An anonymous senior Iranian diplomat also confirmed to Reuters that Iran was trying to retain its upper hand in the conflict by flooding the Houthis with weapons as part of a grander geopolitical contest with Saudi Arabia.
Speaking at the 43rd OIC conference in Tashkent, the Uzbek capital, Tashkent, Zain Qu’aiti, Yemeni ambassador to the Organisation of Islamic Cooperation (OIC) called on OIC member states to support Mr.
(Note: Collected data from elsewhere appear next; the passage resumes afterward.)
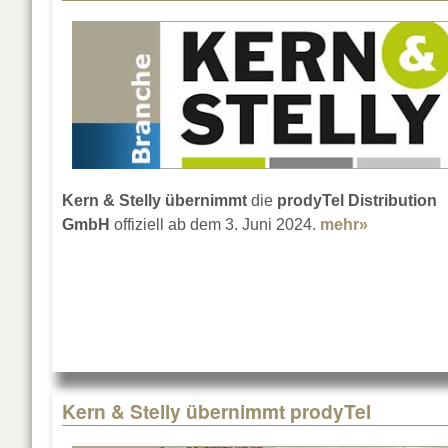
Kern & Stelly übernimmt
die
prodyTel Distribution
GmbH
offiziell ab dem 3. Juni 2024.
mehr»
about prod
Kern & Stelly übernimmt prodyTel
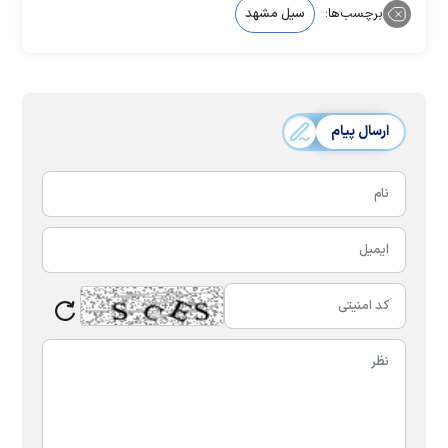
برچسب‌ها:
سیل مشهد
ارسال پیام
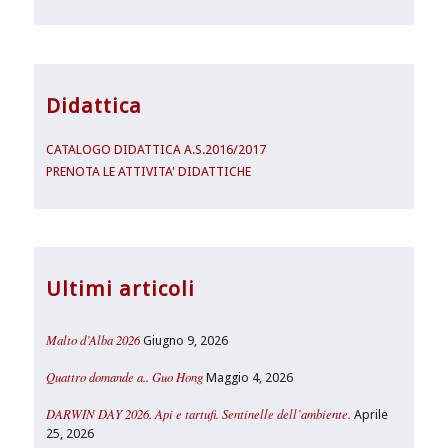
Didattica
CATALOGO DIDATTICA A.S.2016/2017
PRENOTA LE ATTIVITA' DIDATTICHE
Ultimi articoli
Malto d’Alba 2026
Giugno 9, 2026
Quattro domande a.. Guo Hong
Maggio 4, 2026
DARWIN DAY 2026. Api e tartufi. Sentinelle dell’ambiente.
Aprile
25, 2026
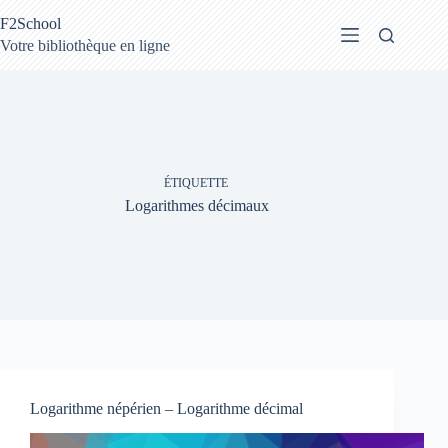
Passer
F2School
au
contenu
Votre bibliothèque en ligne
ÉTIQUETTE
Logarithmes décimaux
Logarithme népérien – Logarithme décimal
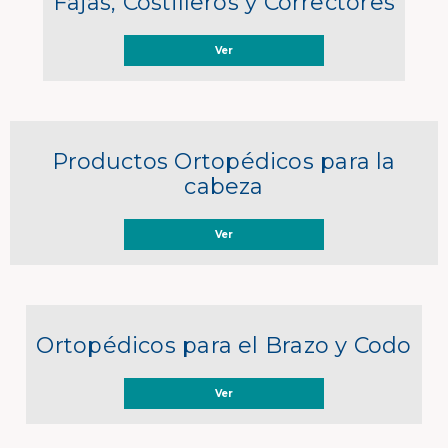
Fajas, Costilleros y Correctores
Ver
Productos Ortopédicos para la
cabeza
Ver
Ortopédicos para el Brazo y Codo
Ver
Hadi’s “legitimate” government.
Qu’aiti stated emphatically that the Yemeni government is keen to end the conflict and that it recognizes the legitimacy of U.N. Security Council Resolution 2216, passed in 2015, calling for an end to the violence in Yemen that would favor the Hadi government.
Saudi Arabia and Iran’s involvement in the conflict have also grown more controversial as the death toll and destruction have added up. The war has already left at least 10,000 dead, among them 40,000 civilians, and has displaced 3.2 million of Yemen’s 27 million citizens. It has also provoked a widespread famine. Before the war began, Yemen was already the region’s poorest country.
The war has also brought in outside players who either have a stake in the conflict or have been directly impacted by it. The U.S. has been struck by Houthi rebel’s missile attacks in the Red Sea, prompting a U.S. counterattack last Thursday. Houthis have also struck United Arab Emirates vessels. Yemen’s neighbor Oman has been accused of hypocrisy for betraying its “friend to all” diplomatic stance by allowing arms shipments to flood into Yemen.
The implementation of a ceasefire in Yemen was immediately greeted with violence by Houthi and Saleh supporters, who shelled the Hasnat and Tha’abat neighbourhoods in the eastern part of the city. The ceasefire followed the Saudi bombing of a funeral in Sanaa, which killed 140 and was internationally condemned.
While the war rages on in Yemen, the failure of the international community to reach an accord on Syria does not bode well for peace in the small, struggling nation.